# Christmas songs?



## existenz (Nov 16, 2008)

Hi there!

I'm currently searching for some classical christmas opuses that could be performed in a church. The performer is a soprano (songs don't need to be made for a soprano though). 

I would be very grateful if you could recommed me some classical christmas pieces. Thanks!


----------



## Krummhorn (Feb 18, 2007)

Hi ... and welcome to the forum 

The first one that comes to mind (because it is a favorite) is
Cantique de Noel (O Holy Night) written by Adolphe Adam.

There are some lovely solos within Handel's Messiah:
He shall feed his flock (nice when sung by a contralto)

From JS Bach's Cantata #142 (To Us A Child Is Given)
"Now again upon thy birthday" ... wonderful with tenor or baritone. 

There are others that would be well suited for church presentations. Others are sure to chime in here. 
For


----------



## marval (Oct 29, 2007)

Hello and welcome,

I agree with some of the solos from Handel's Messiah

Also Gustav Holst wrote "In the Bleak Midwinter"

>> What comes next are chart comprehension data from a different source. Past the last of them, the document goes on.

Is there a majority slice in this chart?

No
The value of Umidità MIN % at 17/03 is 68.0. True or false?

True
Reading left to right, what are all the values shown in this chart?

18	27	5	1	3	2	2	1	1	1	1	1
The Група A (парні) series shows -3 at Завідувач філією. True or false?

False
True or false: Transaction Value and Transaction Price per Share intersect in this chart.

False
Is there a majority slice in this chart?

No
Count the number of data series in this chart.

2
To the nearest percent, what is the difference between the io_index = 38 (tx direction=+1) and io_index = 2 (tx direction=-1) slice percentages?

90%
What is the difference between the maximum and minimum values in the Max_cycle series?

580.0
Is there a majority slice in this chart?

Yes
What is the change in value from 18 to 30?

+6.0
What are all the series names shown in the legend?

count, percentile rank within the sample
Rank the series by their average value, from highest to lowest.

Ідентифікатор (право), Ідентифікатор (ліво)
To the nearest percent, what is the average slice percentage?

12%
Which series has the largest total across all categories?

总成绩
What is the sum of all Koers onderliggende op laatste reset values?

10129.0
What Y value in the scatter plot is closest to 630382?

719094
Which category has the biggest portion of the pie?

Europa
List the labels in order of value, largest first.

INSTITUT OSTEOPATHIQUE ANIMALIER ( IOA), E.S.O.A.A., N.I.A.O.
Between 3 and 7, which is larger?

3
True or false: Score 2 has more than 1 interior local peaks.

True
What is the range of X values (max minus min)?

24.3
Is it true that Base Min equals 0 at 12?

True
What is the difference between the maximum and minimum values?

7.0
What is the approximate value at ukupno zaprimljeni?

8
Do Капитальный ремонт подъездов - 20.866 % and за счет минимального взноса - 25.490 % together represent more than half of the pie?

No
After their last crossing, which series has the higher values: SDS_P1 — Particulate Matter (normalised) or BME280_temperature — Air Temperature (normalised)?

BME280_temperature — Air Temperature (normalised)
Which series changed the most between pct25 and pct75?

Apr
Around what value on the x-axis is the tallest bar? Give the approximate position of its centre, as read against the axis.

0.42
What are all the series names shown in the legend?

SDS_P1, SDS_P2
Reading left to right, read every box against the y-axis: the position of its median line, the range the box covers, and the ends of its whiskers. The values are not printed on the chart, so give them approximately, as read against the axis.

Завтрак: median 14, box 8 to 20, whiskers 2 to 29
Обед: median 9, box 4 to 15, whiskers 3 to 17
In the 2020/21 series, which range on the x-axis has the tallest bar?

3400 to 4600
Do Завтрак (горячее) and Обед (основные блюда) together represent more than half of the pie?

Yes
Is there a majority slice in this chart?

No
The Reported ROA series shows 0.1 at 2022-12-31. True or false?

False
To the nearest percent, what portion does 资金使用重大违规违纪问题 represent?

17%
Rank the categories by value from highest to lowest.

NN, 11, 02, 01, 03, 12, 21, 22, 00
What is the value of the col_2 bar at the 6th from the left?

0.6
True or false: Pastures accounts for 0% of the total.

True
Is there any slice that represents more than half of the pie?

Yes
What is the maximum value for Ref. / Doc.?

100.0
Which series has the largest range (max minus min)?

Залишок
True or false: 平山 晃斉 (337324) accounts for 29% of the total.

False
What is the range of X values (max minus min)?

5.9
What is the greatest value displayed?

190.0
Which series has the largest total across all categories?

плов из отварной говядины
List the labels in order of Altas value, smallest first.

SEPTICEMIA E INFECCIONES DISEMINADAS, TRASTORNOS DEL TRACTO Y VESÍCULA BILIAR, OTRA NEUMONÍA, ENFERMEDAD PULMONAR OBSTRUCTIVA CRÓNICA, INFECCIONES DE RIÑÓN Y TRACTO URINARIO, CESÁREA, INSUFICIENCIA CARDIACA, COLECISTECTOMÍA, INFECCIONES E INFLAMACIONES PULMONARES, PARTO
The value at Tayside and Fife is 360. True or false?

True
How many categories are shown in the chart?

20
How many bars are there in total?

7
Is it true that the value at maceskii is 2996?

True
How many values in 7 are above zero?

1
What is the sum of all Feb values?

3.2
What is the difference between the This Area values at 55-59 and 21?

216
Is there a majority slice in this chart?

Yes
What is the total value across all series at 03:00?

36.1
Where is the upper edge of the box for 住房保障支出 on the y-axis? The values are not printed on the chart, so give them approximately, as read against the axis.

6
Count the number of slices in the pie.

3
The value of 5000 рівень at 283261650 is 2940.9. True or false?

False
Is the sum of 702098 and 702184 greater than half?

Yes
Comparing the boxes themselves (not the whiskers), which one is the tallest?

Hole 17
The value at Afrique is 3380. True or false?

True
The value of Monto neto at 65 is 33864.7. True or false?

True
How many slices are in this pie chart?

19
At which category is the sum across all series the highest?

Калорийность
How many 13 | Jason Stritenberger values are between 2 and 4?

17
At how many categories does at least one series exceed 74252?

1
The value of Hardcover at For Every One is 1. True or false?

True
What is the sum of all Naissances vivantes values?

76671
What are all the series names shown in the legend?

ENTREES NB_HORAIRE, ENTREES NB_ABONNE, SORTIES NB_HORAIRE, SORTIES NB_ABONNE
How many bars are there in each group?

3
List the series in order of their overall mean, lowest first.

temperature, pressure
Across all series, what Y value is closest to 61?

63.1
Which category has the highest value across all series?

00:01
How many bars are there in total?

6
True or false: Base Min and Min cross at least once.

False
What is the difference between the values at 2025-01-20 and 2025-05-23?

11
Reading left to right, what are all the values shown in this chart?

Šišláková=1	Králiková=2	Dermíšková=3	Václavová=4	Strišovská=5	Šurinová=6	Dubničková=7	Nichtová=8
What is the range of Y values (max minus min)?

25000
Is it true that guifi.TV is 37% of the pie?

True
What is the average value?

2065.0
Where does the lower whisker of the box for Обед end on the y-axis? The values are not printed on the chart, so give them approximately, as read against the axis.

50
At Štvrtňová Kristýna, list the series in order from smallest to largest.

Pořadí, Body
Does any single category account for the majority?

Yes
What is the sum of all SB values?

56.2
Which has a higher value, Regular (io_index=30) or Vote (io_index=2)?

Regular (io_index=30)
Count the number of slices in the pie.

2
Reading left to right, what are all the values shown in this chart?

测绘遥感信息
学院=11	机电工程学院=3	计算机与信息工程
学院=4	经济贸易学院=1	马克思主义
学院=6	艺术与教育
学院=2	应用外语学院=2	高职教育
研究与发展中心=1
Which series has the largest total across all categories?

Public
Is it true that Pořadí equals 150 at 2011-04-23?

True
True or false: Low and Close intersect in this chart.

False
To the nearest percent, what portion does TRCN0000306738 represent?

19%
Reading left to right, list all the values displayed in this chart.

And there is always "Ave Maria"

I am sure there will be other suggestions.


Margaret


----------



## existenz (Nov 16, 2008)

Thanks for the great suggestions! Ave maria was propably the only piece that was already in the list. Gustav Holst's "In the Bleak Midwinter" fits like a glove to our intentions and more suggestions are appreciated.


----------



## Weston (Jul 11, 2008)

While not classical, Scottish folk singer Sheena Wellington's version of the traditional song _Christ Child's Lullaby _almost makes even this Scrooge have stirrings of Chrsitmas spirit.

http://www.nigelgatherer.com/tunes/tab/tab1/ccl1.html


----------